Capping seven years of Obamanomics, the United States added 292,000 jobs in December. Among growing industries is health care:

In December, health care employment rose by 39,000, with most of the increase occurring in ambulatory health care services (+23,000) and hospitals (+12,000). Job growth in health care averaged 40,000 per month in 2015, compared with 26,000 per month in 2014 [Bureau of Labor Statistics, “Employment Situation Summary,” 2016.01.08].

The Affordable Care Act was supposed to kill jobs. Not only has the ACA not led to job losses across the economy, but it has also led to more jobs in the healthcare sector as more people get insurance and can afford to go see the doctor for what ails them. Of course, that surge brings its own problem:

Put simply, HCA and its peers have struggled to find enough skilled healthcare professionals such as nurses and EMTs to meet this staggering increase in patient volume. As a result, these companies have been forced to hire people through costly staffing service companies, often paying exceedingly high wages in the process [George Budwell, “The Surprising Way Obamacare Is Boosting the Economy,” The Motley Fool, 2016.01.17].

But every labor shortage is also a labor opportunity:

On the flip side, this surge in demand for skilled healthcare workers is great news for folks looking to switch careers, or for those mulling over possible careers during their college years. After all, a governmental report on job growth issued last month predicted that medical assistants with a postsecondary degree could expect demand for their services to grow by a healthy 23.5% from 2014 to 2024. And nurses weren’t far behind at 17.6% [Budwell, 2016.01.17].

So, Kristi Noem, John Thune, who’s the real job-killer: President Barack Obama with his economy-boosting health care law, or you two and your Republican caucus who keep trying to repeal it?

9 Comments

  1. Mark Winegar 2016-01-19 13:59

    Good point! There should be great job opportunities in South Dakota with an aging population. Do you have statistics for the state?

  2. mike from iowa 2016-01-19 15:25

    I’m guessing skilled healthcare pays a might more than minimum wage.

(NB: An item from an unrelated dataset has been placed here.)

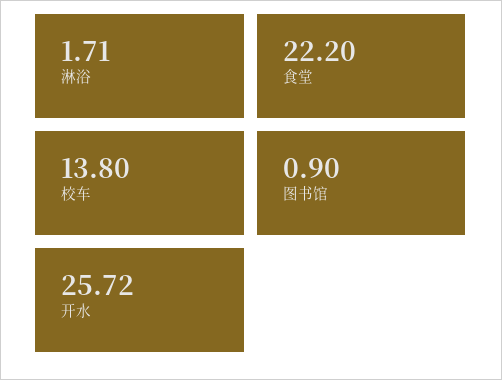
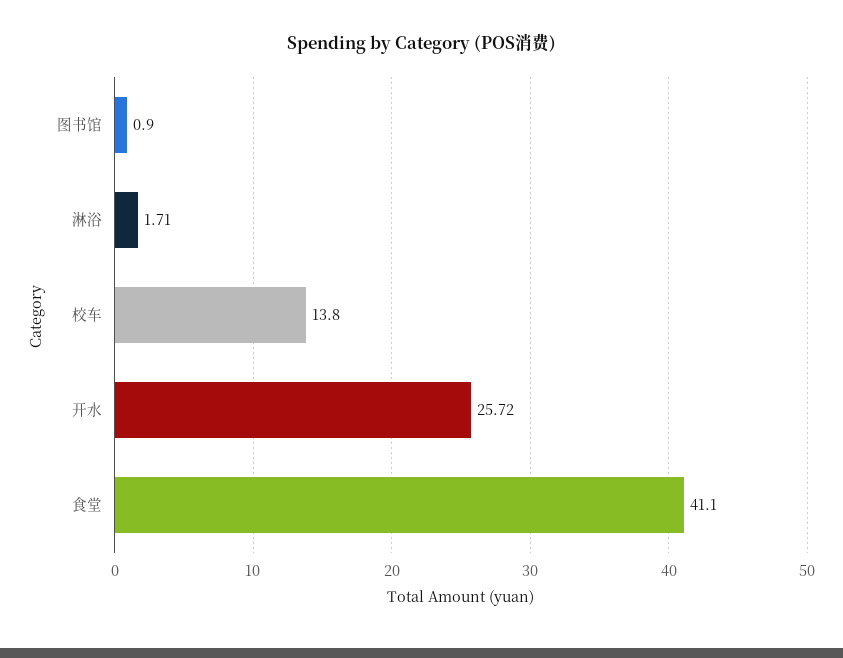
食堂: 22.2 -> 41.1

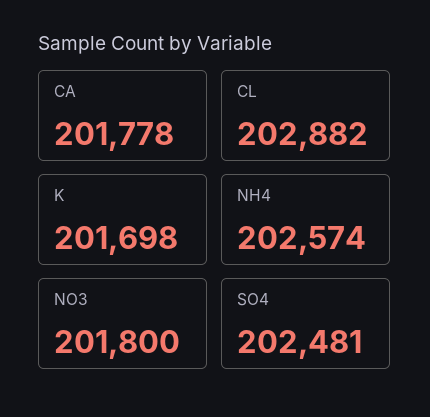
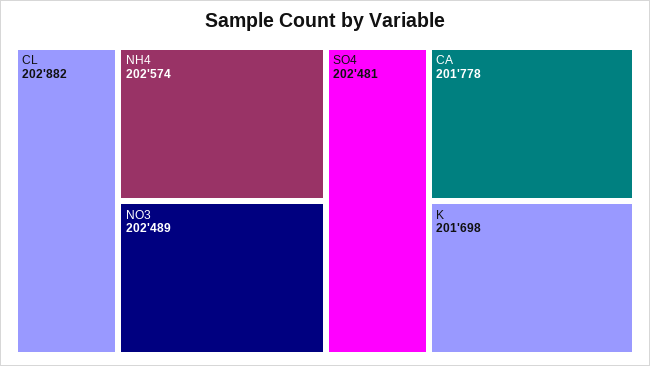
NO3: 201800 -> 202489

  3. caheidelberger Post author | 2016-01-19 18:00

    State statistics, Mark? Well, the Department of Labor and Revenue projects that from 2012 to 2022, ambulatory health care services will grow from 14,910 workers to 17,540 workers. That 17.6% increase is the largest projected for any industry in South Dakota, by percentage and by raw number.

  4. jerry 2016-01-19 19:20

    The ACA has brought us mandated health insurance, great or is it? When do you think a $6,000.00 deductible makes good sense for someone who may need to actually have an office visit or two. Here is this, you can go to the doctor…but…you will have to pay for that visit out of your pocket, just like you did 7 years ago when you did not have health insurance. Unless, you have satisfied your $6,000.00 deductible, you are screwed. Same goes for your prescription drugs. Until you satisfy that 6 grand, you are on your own.

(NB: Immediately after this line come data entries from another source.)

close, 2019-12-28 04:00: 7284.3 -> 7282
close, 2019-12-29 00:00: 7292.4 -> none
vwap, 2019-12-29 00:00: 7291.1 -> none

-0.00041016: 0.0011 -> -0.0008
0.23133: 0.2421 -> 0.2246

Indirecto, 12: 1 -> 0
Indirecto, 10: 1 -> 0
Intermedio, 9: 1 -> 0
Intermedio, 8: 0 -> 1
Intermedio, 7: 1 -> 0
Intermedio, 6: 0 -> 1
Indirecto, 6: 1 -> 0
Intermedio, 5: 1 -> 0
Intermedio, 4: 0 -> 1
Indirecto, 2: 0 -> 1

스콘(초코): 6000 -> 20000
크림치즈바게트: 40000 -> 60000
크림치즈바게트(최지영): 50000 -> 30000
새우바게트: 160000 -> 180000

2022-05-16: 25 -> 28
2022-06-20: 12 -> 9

    With a Bernie Sanders Medicare for all plan, that would stop. You would be just like your grandpa or your weird old uncle that are both over 65. Hillary does not have the fight to deal with it, Bernie does. We can have as many jobs as we want from the ACA, that is a good thing, the bad thing is those jobs may be false as they exist only through a mandated purchase of an expensive medical delivery system that is flawed. Are you going to listen to someone who is to tired to fight or you gonna stand with someone who has the fight right in his sights. Fear is not a leader.

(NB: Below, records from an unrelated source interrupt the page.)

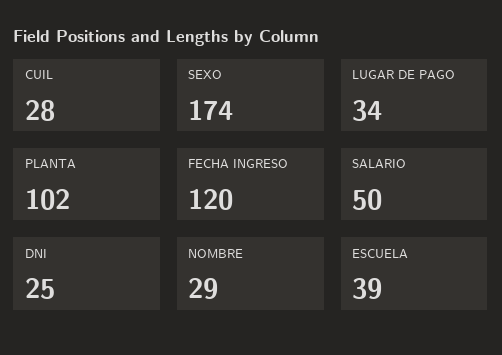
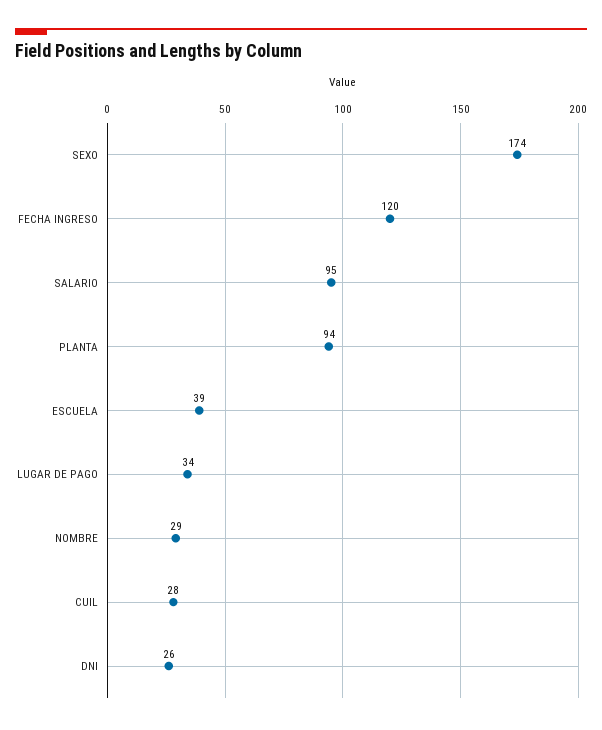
PLANTA: 102 -> 94
SALARIO: 50 -> 95
DNI: 25 -> 26

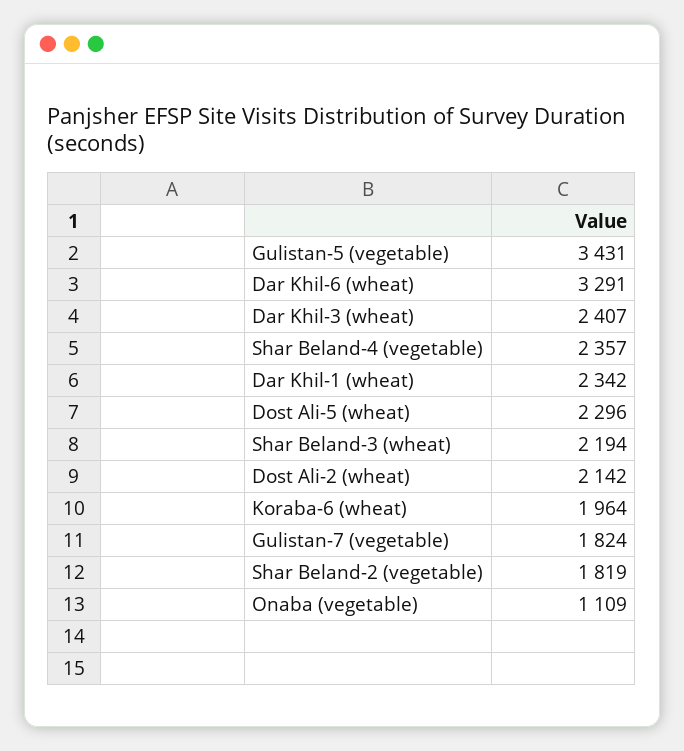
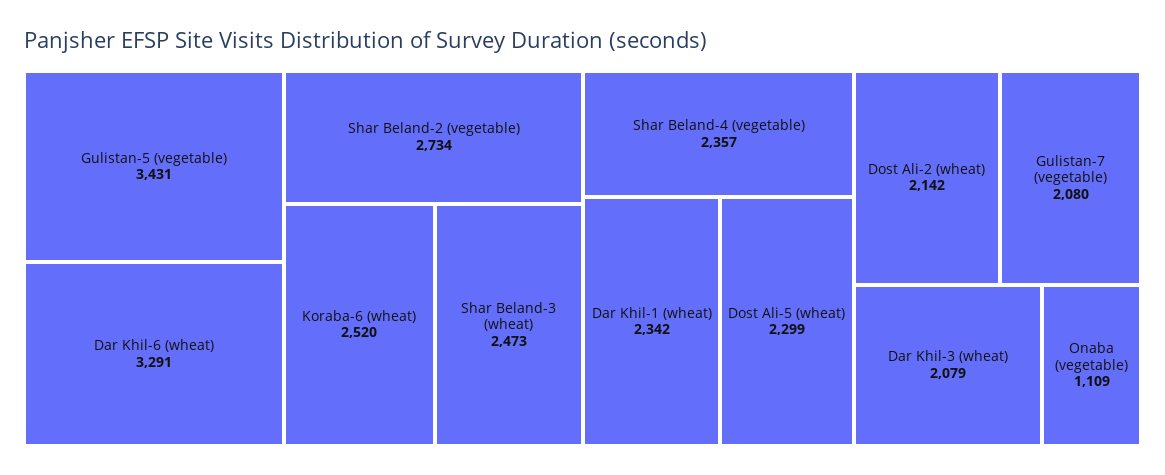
Dar Khil-3 (wheat): 2407 -> 2079
Dost Ali-5 (wheat): 2296 -> 2299
Shar Beland-3 (wheat): 2194 -> 2473
Koraba-6 (wheat): 1964 -> 2520
Gulistan-7 (vegetable): 1824 -> 2080
Shar Beland-2 (vegetable): 1819 -> 2734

  5. leslie 2016-01-20 00:47

    Jerry I agree In Theory About $6k Deductible And Want Insurance Out Of Medical Care. They Get Monthly Premiums Per Person Averaging $1000 or More A Month. Nice Mandated Cash Flow.

  6. Porter Lansing 2016-01-20 00:47

    Don’t buy a plan with a $6000 deductible.

  7. M.K. 2016-01-20 07:57

    Job growth is positive in any sense. Republicans keep spinning their webs to repeal the ACA instead of working on solutions to our nation’s problems.